The Truth About Unborn Children and Unspoken Stories

This is easily one of the most terrifying things I’ve done in my life. I usually have at least one person review my post prior to sharing it. This is the first time I haven’t. I didn’t want any doubt in my life prior to sharing this, and I didn’t want to know what the reaction to this post may be. I’m about to share something incredibly vulnerable and real with you all. I’ve thought about sharing these details for a while now. I feel it would be a disservice to not share this information as there’s so much I wish I had known prior to my experience. I miscarried.


For my friends and family reading this, if I didn’t tell you, please understand I tried keeping this from pretty much everyone. It’s not a story I want or like to tell. It still is something that weighs heavy on my heart. Just last night I cried again, wishing my unborn child were still here.


To clarify, we were not and are not trying for a baby. I am on birth control and, as do most people, thought I was completely safe - there was no way that I’d be part of the 1% of the time. As personal as this is, my partner and I do use protection on top of my birth control so it really was such slim chances. Which I think in my mind, made the whole experience that much harder.
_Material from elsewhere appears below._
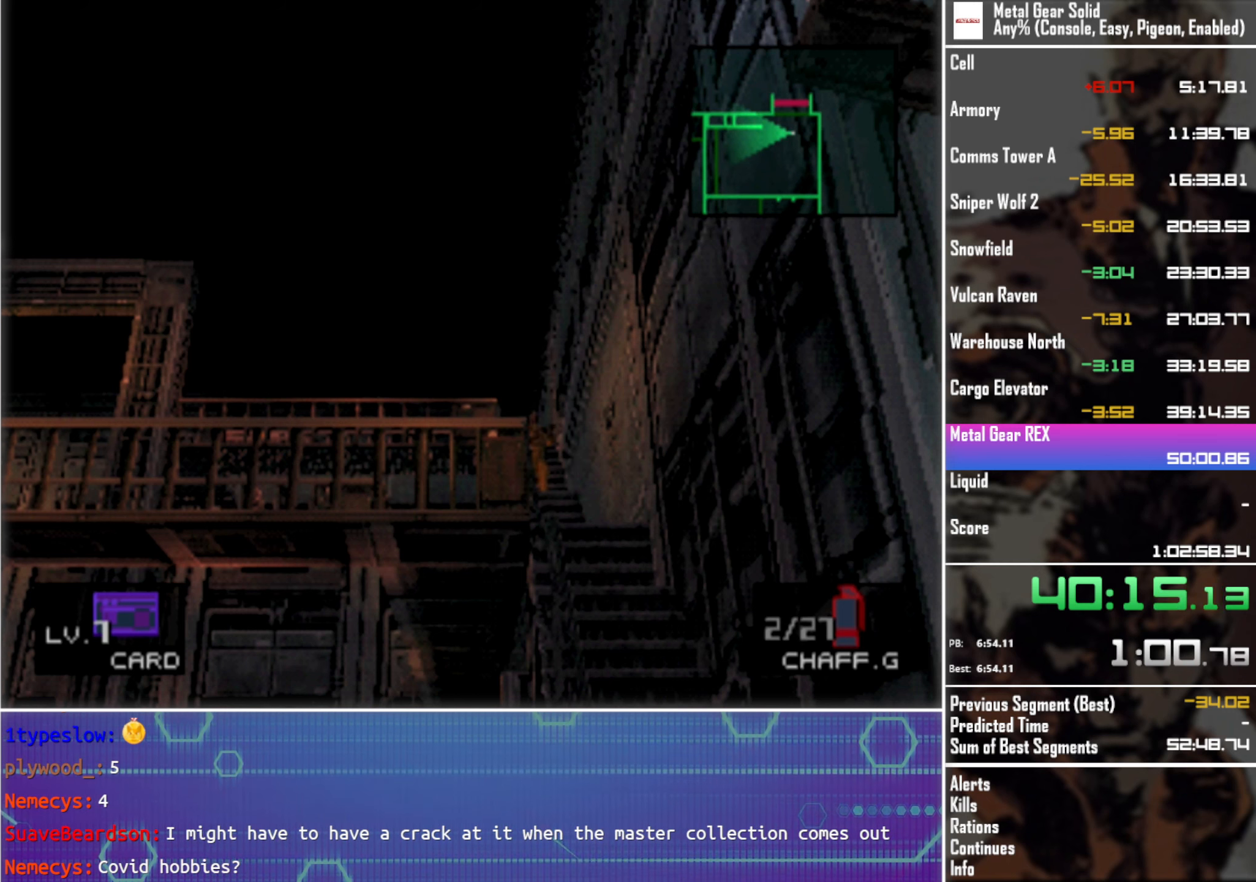
{"buttons": ["TRIANGLE", "DPAD_UP"], "left_stick": "center", "events": []}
For a bit of background, I have been on the Nuvaring for probably three going on four years now. A few months into using this method of birth control I ceased having my period. This is common for proper Nuvaring usage and I worked with my Gynecologist during this time. Since then, I have spotted maybe one or two other times. Prior to this form of birth control I had been on the pill, and while on that and prior to birth control I barely bled, pads or a tampon could last all day and I never experienced cramping.


About two months ago, I started bleeding, and it kept getting heavier as days went on. I did think it was strange but I had been having other tests done as there was speculation of other issues so I assumed they may have been related. I will admit I think another part of me wanted to ignore the problem at first so that I didn’t have to know if something was seriously wrong with me. I am about to go into more graphic detail but I do hope that the women (and supportive men) continue reading as I never had education on miscarriage and didn’t know what to look for.


After the beginning of bleeding, it very quickly turned into having to change Super Plus tampons AND simultaneously a super pad every two hours or so, sometimes it got to the point it felt easier to just sit on the toilet. While this was going on, I started experiencing the worst cramps. The best way to describe them was literally what I assumed birth felt like. Just stabbing, excruciating pain on and off. There were many times I’d suddenly keel over in pain and have to stand there clutching at myself. The kind of pain you get hot and sweat from.


To make matters worse, I had called my Gynecologist office and they were all highly dismissive. They essentially said I most likely was just having a heavy period and it wasn’t of concern. They did ask me to do a pregnancy test but this was after I had already been actively bleeding heavily for over a week. The results came back negative but that’s when I started having concerns that it may have been a miscarriage. 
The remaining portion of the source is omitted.